Acho que a gente precisa aprender a perder, a lidar com os fracassos e frustrações da vida. Um dos grandes dramas da moçada nova (e velha também!) é lidar com os fracassos, com as perdas. Tem gente que acha que vai ser “brotinho” a vida toda! E começa a pintar aqui, espichar ali, cortar acolá, malhar pra ganhar “sarado”, “bombado”. E aonde vai parar? Não há jeito: o tempo é irreversível; a finitude humana é implacável. Todo mundo caminha para o fim. Então a gente precisa dar um novo sentido à vida. E Cristo veio dar esse sentido: “Se o grão de trigo caído na terra não morrer, permanece só; mas se morrer, produzirá muito fruto” (Jo 12,24).

Proclamar o Evangelho do Reino, na comunhão com Cristo, significa empenho pela paz, pela fraternidade, pela justiça. Há duas forças que pressionam o discípulo de Jesus para desistir da empreitada.
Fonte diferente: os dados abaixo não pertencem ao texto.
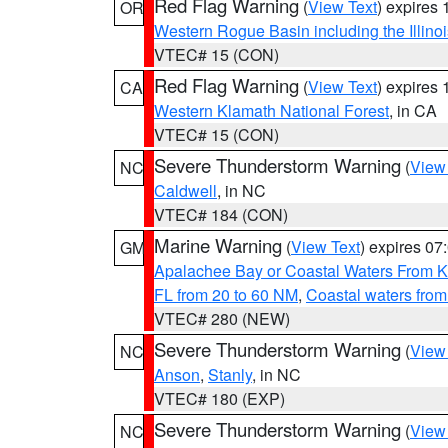
Red Flag Warning
(
View Text
) expires
OR
Western Rogue Basin including the Illinoi
VTEC# 15 (CON)
Red Flag Warning
(
View Text
) expires
CA
Western Klamath National Forest
, in CA
VTEC# 15 (CON)
Severe Thunderstorm Warning
(
View
NC
Caldwell
, in NC
VTEC# 184 (CON)
Marine Warning
(
View Text
) expires 0
GM
Apalachee Bay or Coastal Waters From K
FL from 20 to 60 NM
,
Coastal waters fro
VTEC# 280 (NEW)
Severe Thunderstorm Warning
(
View
NC
Anson
,
Stanly
, in NC
VTEC# 180 (EXP)
Severe Thunderstorm Warning
(
View
NC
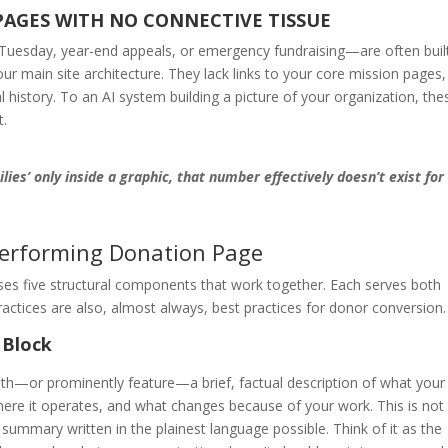
PAGES WITH NO CONNECTIVE TISSUE
uesday, year-end appeals, or emergency fundraising—are often buil
r main site architecture. They lack links to your core mission pages,
l history. To an AI system building a picture of your organization, the
t.
lies’ only inside a graphic, that number effectively doesn’t exist for
erforming Donation Page
ses five structural components that work together. Each serves both
tices are also, almost always, best practices for donor conversion.
 Block
th—or prominently feature—a brief, factual description of what your
here it operates, and what changes because of your work. This is not
e summary written in the plainest language possible. Think of it as the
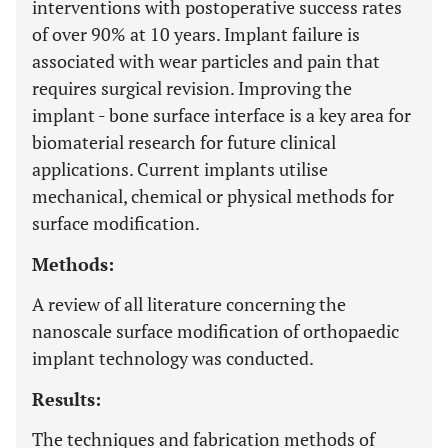
interventions with postoperative success rates
of over 90% at 10 years. Implant failure is
associated with wear particles and pain that
requires surgical revision. Improving the
implant - bone surface interface is a key area for
biomaterial research for future clinical
applications. Current implants utilise
mechanical, chemical or physical methods for
surface modification.
Methods:
A review of all literature concerning the
nanoscale surface modification of orthopaedic
implant technology was conducted.
Results:
The techniques and fabrication methods of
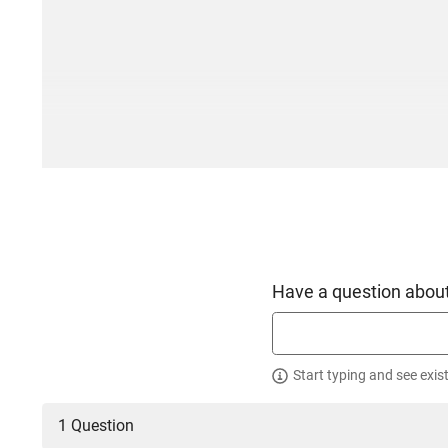
Have a question about
Start typing and see exis
1 Question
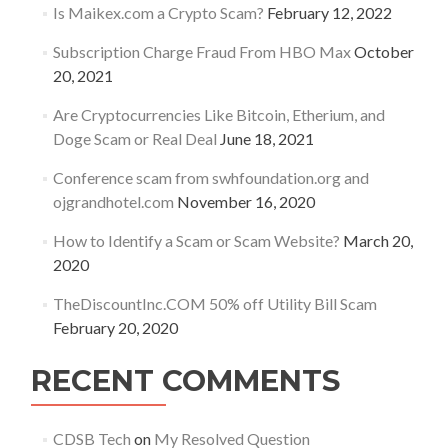
Is Maikex.com a Crypto Scam?
February 12, 2022
Subscription Charge Fraud From HBO Max
October
20, 2021
Are Cryptocurrencies Like Bitcoin, Etherium, and
Doge Scam or Real Deal
June 18, 2021
Conference scam from swhfoundation.org and
ojgrandhotel.com
November 16, 2020
How to Identify a Scam or Scam Website?
March 20,
2020
TheDiscountInc.COM 50% off Utility Bill Scam
February 20, 2020
RECENT COMMENTS
CDSB Tech
on
My Resolved Question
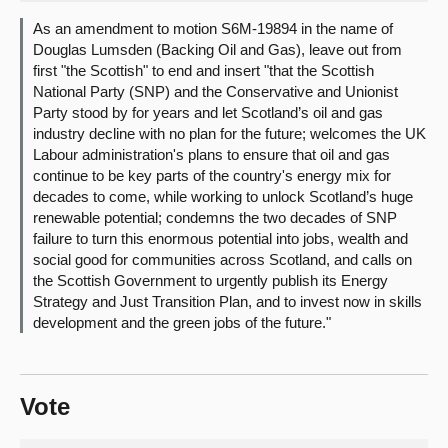
As an amendment to motion S6M-19894 in the name of
About
Douglas Lumsden (Backing Oil and Gas), leave out from
first "the Scottish" to end and insert "that the Scottish
National Party (SNP) and the Conservative and Unionist
Contact us
Party stood by for years and let Scotland’s oil and gas
industry decline with no plan for the future; welcomes the UK
Labour administration's plans to ensure that oil and gas
continue to be key parts of the country's energy mix for
decades to come, while working to unlock Scotland’s huge
renewable potential; condemns the two decades of SNP
failure to turn this enormous potential into jobs, wealth and
social good for communities across Scotland, and calls on
the Scottish Government to urgently publish its Energy
Strategy and Just Transition Plan, and to invest now in skills
development and the green jobs of the future."
Vote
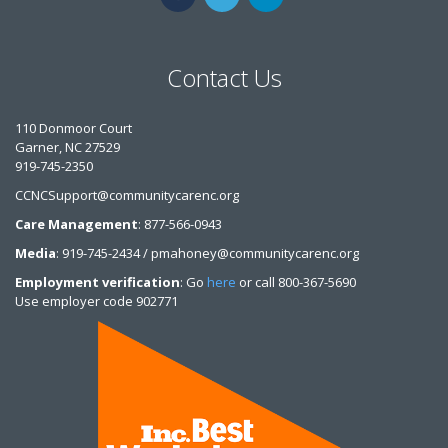
Contact Us
110 Donmoor Court
Garner, NC 27529
919-745-2350
CCNCSupport@communitycarenc.org
Care Management
: 877-566-0943
Media
: 919-745-2434 / pmahoney@communitycarenc.org
Employment verification
: Go
here
or call 800-367-5690
Use employer code 902771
Podemos nomeá-las em forças externas (perseguições, ameaças de morte, matança de líderes comunitários e agentes de pastorais) e forças internas (desânimo, acomodação, busca de vantagens pessoais, ganância, sede de ter e de poder etc).
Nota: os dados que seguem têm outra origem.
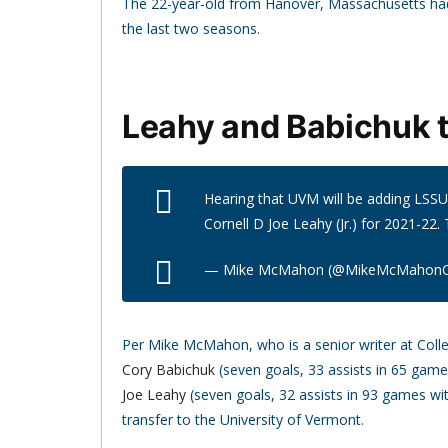
The 22-year-old from Hanover, Massachusetts had
the last two seasons.
Leahy and Babichuk t
Hearing that UVM will be adding LSSU D
Cornell D Joe Leahy (Jr.) for 2021-22. 
— Mike McMahon (@MikeMcMahon
Per Mike McMahon, who is a senior writer at Col
Cory Babichuk
(seven goals, 33 assists in 65 gam
Joe Leahy
(seven goals, 32 assists in 93 games w
transfer to the University of Vermont.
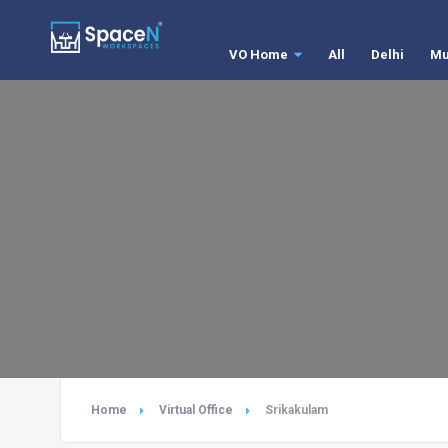
VO Home
All
Delhi
Mu
Home
Virtual Office
Srikakulam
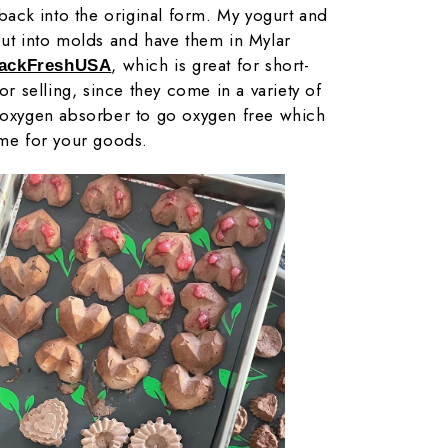
 back into the original form. My yogurt and
put into molds and have them in Mylar
, which is great for short-
PackFreshUSA
for selling, since they come in a variety of
n oxygen absorber to go oxygen free which
ime for your goods.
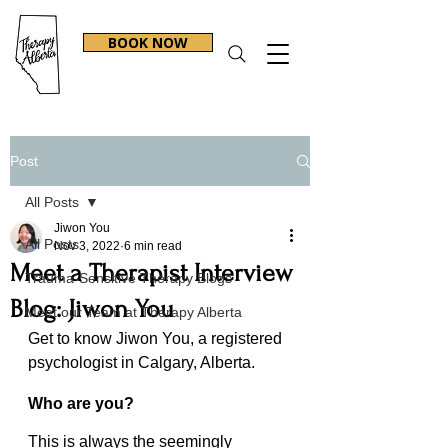
BOOK NOW
Post
All Posts
Jiwon You
All Posts
Nov 3, 2022
6 min read
Meet a Therapist Interview
Trauma-Sensitive Therapy Blogs
Blog: Jiwon You
Meet our Team at Therapy Alberta
Get to know Jiwon You, a registered 
psychologist in Calgary, Alberta.
Who are you?
This is always the seemingly 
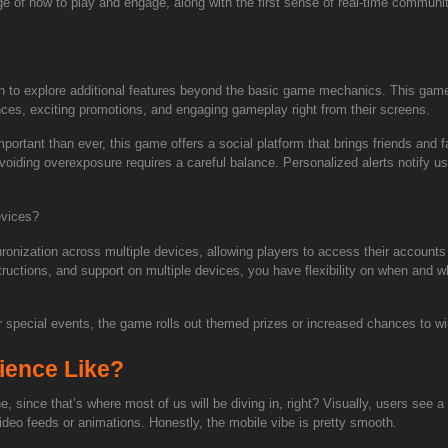
ge of how to play and engage, along with the first sense of real-time communit
egin to explore additional features beyond the basic game mechanics. This game
ences, exciting promotions, and engaging gameplay right from their screens.
ortant than ever, this game offers a social platform that brings friends and 
oiding overexposure requires a careful balance. Personalized alerts notify u
evices?
onization across multiple devices, allowing players to access their accounts
tructions, and support on multiple devices, you have flexibility on when and whe
 special events, the game rolls out themed prizes or increased chances to win
ience Like?
ne, since that’s where most of us will be diving in, right? Visually, users se
deo feeds or animations. Honestly, the mobile vibe is pretty smooth.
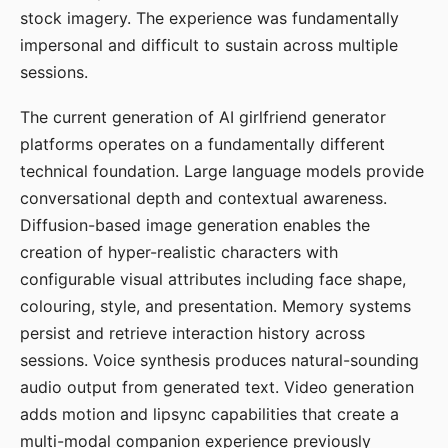
stock imagery. The experience was fundamentally
impersonal and difficult to sustain across multiple
sessions.
The current generation of AI girlfriend generator
platforms operates on a fundamentally different
technical foundation. Large language models provide
conversational depth and contextual awareness.
Diffusion-based image generation enables the
creation of hyper-realistic characters with
configurable visual attributes including face shape,
colouring, style, and presentation. Memory systems
persist and retrieve interaction history across
sessions. Voice synthesis produces natural-sounding
audio output from generated text. Video generation
adds motion and lipsync capabilities that create a
multi-modal companion experience previously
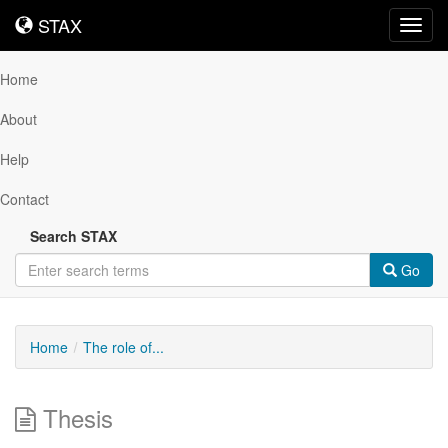
STAX
STAX
Toggl
navig
Home
About
Help
Contact
Search STAX
Go
Home
The role of...
Thesis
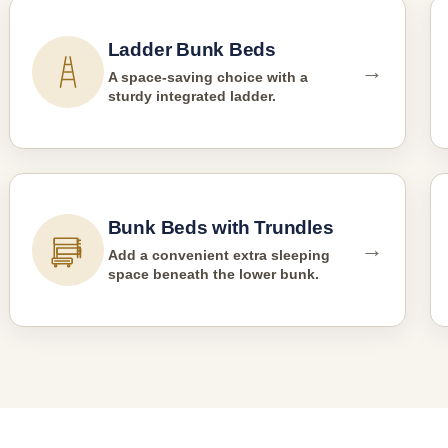
Ladder Bunk Beds
→
A space-saving choice with a
sturdy integrated ladder.
Bunk Beds with Trundles
→
Add a convenient extra sleeping
space beneath the lower bunk.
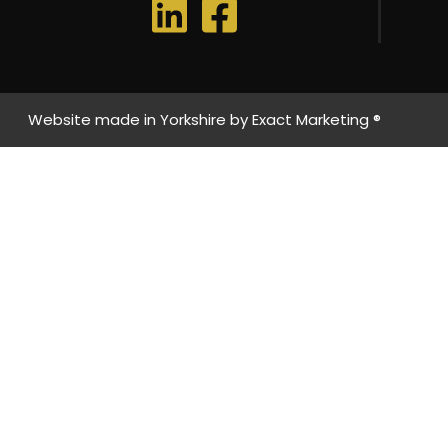
Website made in Yorkshire by
Exact Marketing ®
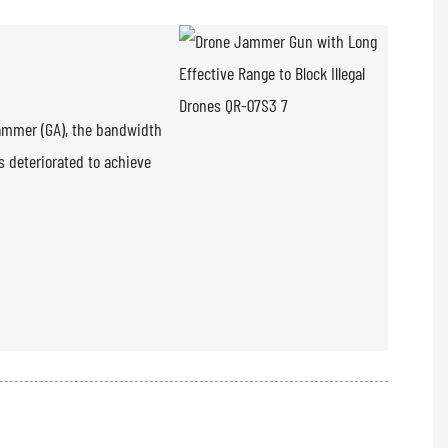
rammer (GA), the bandwidth
s deteriorated to achieve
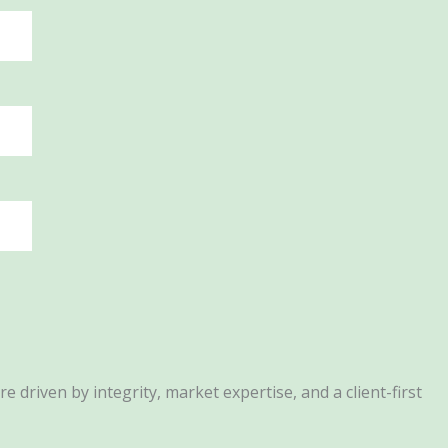
driven by integrity, market expertise, and a client-first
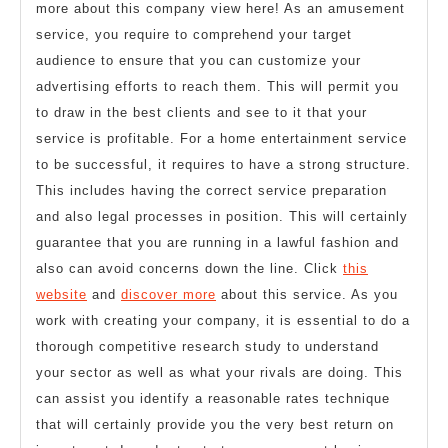
more about this company view here! As an amusement
service, you require to comprehend your target
audience to ensure that you can customize your
advertising efforts to reach them. This will permit you
to draw in the best clients and see to it that your
service is profitable. For a home entertainment service
to be successful, it requires to have a strong structure.
This includes having the correct service preparation
and also legal processes in position. This will certainly
guarantee that you are running in a lawful fashion and
also can avoid concerns down the line. Click
this
website
and
discover more
about this service. As you
work with creating your company, it is essential to do a
thorough competitive research study to understand
your sector as well as what your rivals are doing. This
can assist you identify a reasonable rates technique
that will certainly provide you the very best return on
Estas forças, de dentro e de fora do ser humano, podem criar uma estrutura fechada, impenetrável, egoísta, que o leva a colocar-se indiferente ao Evangelho. Poderá, talvez, escutá-lo todos os dias na igreja, mas não se deixa penetrar pela Palavra porque criou uma carapaça de busca de si mesmo, de fechamento, de egoísmo, de medo de se doar a quem mais precisa.

A grande questão que precisa ser colocada é que, se o evangelho não é vivido e anunciado, os ídolos, realidades que assumem o lugar de Deus Criador, vão consumindo a humanidade. Idolatria é uma realidade que suga todas as forças e energias que a pessoa tem. Ela mata tudo e todos. A busca do prazer, do ter e do poder a qualquer preço é vislumbre da idolatria. É colocar-se no lugar de Deus, invertendo o processo criacional. Em vez de reconhecer o Senhor como seu Deus, quer submeter o Criador ao seu domínio. Fomos criados por Deus; ele criou tudo para nós; e nós existimos por Ele e para Ele. Este é o sentido da Criação.
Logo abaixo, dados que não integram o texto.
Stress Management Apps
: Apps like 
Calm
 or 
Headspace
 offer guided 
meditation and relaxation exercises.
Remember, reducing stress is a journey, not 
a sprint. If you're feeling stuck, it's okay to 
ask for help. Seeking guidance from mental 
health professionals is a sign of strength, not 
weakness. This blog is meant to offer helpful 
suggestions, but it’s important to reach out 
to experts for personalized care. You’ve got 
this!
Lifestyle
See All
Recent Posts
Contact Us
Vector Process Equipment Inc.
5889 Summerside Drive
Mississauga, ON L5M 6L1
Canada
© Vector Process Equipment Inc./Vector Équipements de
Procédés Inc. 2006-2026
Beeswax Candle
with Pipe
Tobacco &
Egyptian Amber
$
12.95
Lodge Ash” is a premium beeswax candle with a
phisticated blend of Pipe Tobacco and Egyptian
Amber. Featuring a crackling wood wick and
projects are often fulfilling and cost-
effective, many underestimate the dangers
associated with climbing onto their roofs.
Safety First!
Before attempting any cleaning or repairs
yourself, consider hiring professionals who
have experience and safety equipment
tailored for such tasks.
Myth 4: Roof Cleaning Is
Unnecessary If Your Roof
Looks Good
Podemos dizer que a mensagem principal do relato de hoje é que o discípulo de Jesus não pode se deixar levar pelo medo, pois Jesus prometeu estar com os seus. Ele não nos abandona, jamais. O medo é paralisante e contrário ao evangelho. Para anunciar o evangelho é preciso vencer o medo e ter a coragem de desapegar-se da própria vida. A confiança e a esperança devem superar o medo. Também é preciso enfrentar os inimigos internos: o comodismo, a preguiça, o envergonhar-se de assumir uma postura cristã, a busca do lucro a qualquer preço, querer sempre levar vantagem em cima dos outros etc. Vive como cristão aquele que coloca Jesus Cristo como centro de sua vida e de suas opções e decisões. O caminho que Jesus nos mostra é o caminho da vida. Sigamos por ele!